The water speciation analyzed in glasses records in part the state of homogeneous equilibria that exists at the glass transition temperature. Thus, to analyze the equilibrium speciation of water as a function of temperature we require glass transition temperatures for our quenched run products. Micropenetration viscometric experiments in the range of 10⁹ to 10¹² Pa s reveal a smooth decrease in the Tg from 900 °C to 350 °C as a function of combined water and boron content of these glasses (Fig. 3.6-7). In this figure, all the experiments are reported at the same quench rate of 20 °C/min and therefore Tg is defined as the temperature at which the viscosity reaches 10⁹ Pa s. The basis of the compositional variable in Fig. 3.6-7 is mole fraction OH + mole fraction B₂O₃/6. We choose this basis for empirical reasons; it results in the smoothest variation of Tg with water and boron contents over the compositional range studied.
 

Fig. 3.6-7: Glass transformation temperature as a function of OH + B2O3/6 content in haplogranitic melt.

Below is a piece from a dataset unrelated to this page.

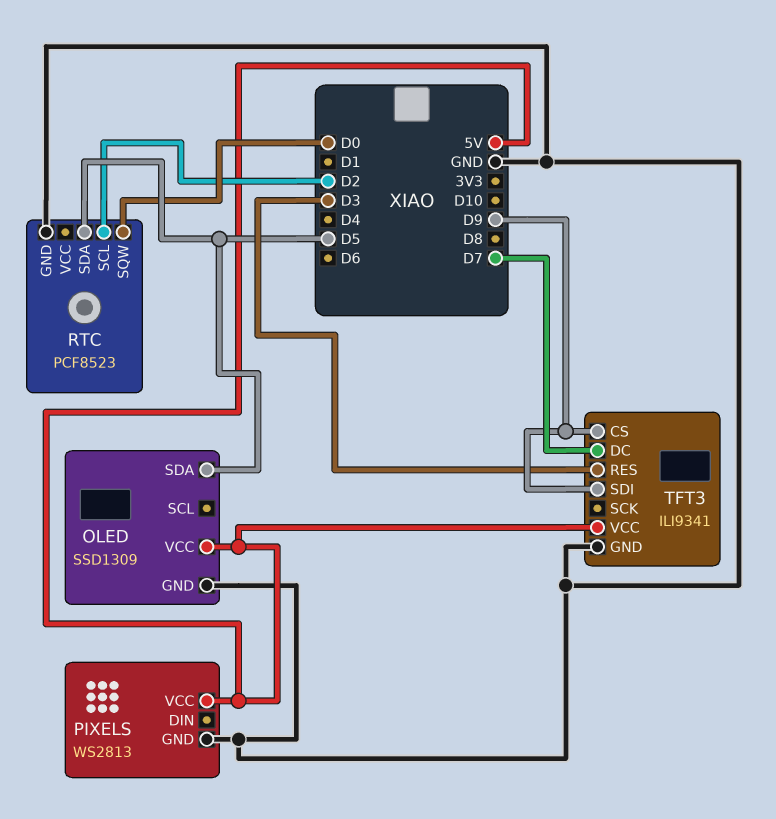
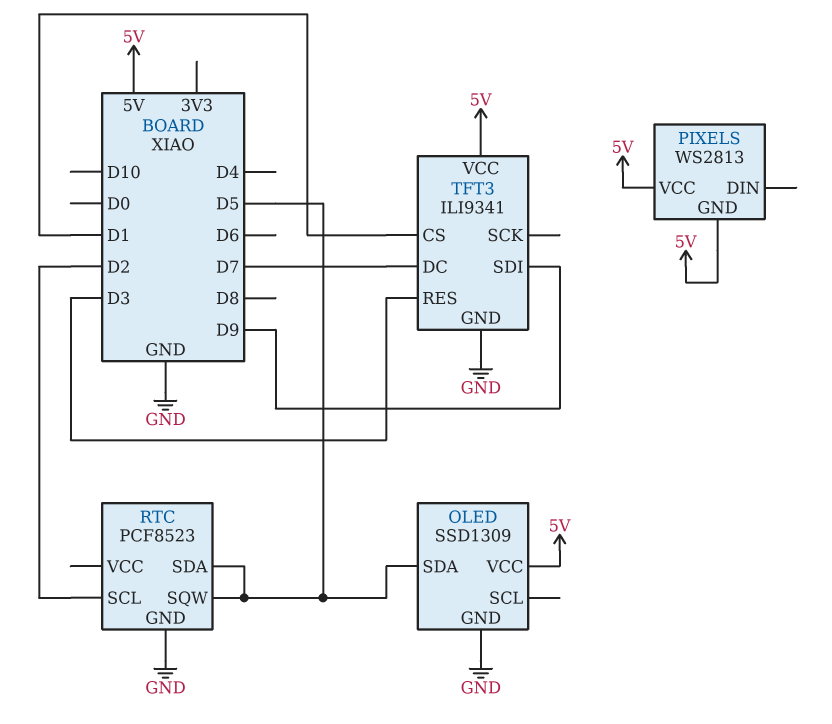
PIXELS pin GND: GND -> 5V
RTC pin SQW: D0 -> D5
TFT3 pin CS: D9 -> D1

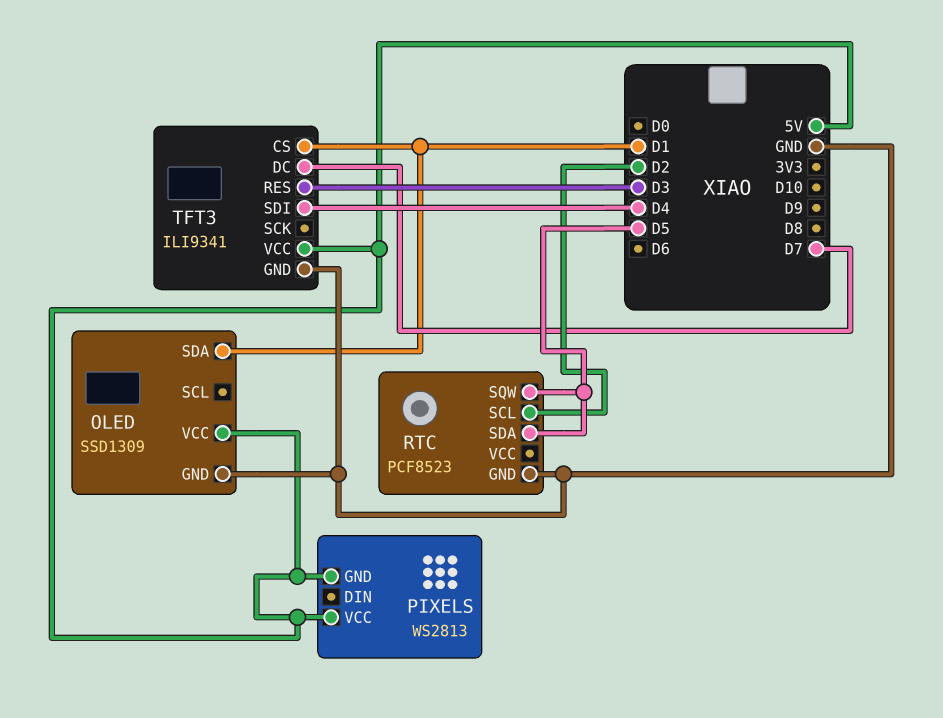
OLED pin SDA: D5 -> D1
TFT3 pin SDI: D9 -> D4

After successful parameterization of the Tg variations in this system we recalculated the proportions of species frozen at Tg to a constant temperature using the temperature dependence of water speciation as determined previously for glasses of hydrous feldspar composition. The enthalpy for that reaction, 36 (± 5) KJ/mol, is similar to that recently obtained using in situ spectroscopy on a haplogranitic melt (34 KJ/mol) implying a melt composition invariance of the enthalpy. Figure 3.6-8 illustrates the isothermal (corrected to T = 1000 °C) concentrations of OH and molecular H₂O in a boron-rich melt. Corrected for the temperature dependence, the compositional influence of boron on the proportion of hydroxyl and molecular water is now seen to be very large. This extraordinary effect of boron on the speciation of water in granitic melts will significantly influence the physicochemical behaviour of boron-rich late stage granitic magmas.
 

Fig. 3.6-8: Proportion of OH and H2O in haplogranitic melt with 9 wt% B2O3 at 2 kbars and 1000 °C. Results for the boron-free system are shown for comparison (solid line).

Pressure has no measurable influence on the speciation of water in haplogranitic melts between 1 and 3 kbars. This implies that the speciation reaction has a relatively small ΔV of reaction, consistent with the constant value of the partial molar volume of water in sodium silicate melts reported in literature. If generalisable, this observation will greatly simplify the task of estimating the volumetric properties of hydrous melts.

Very recent results involving in situ IR spectroscopy of a hydrous granitic melt indicate that a component of elastic displacive equilibria below Tg may be required to complete our picture of the temperature dependence of the speciation of water in melts. The enthalpy of the liquid state reaction of water speciation from in situ studies is identical to that provided in the present study. This agreement between the results of the present study and those of the in situ measurements imply that the major influence of temperature on melt speciation does indeed freeze in at the glass transition, but that minor (low activation energy) adjustments in water speciation do occur below the glass transition. Further comparisons of quenched versus in situ studies of melt and glass speciation should help to elucidate the nature of melt relaxation during cooling.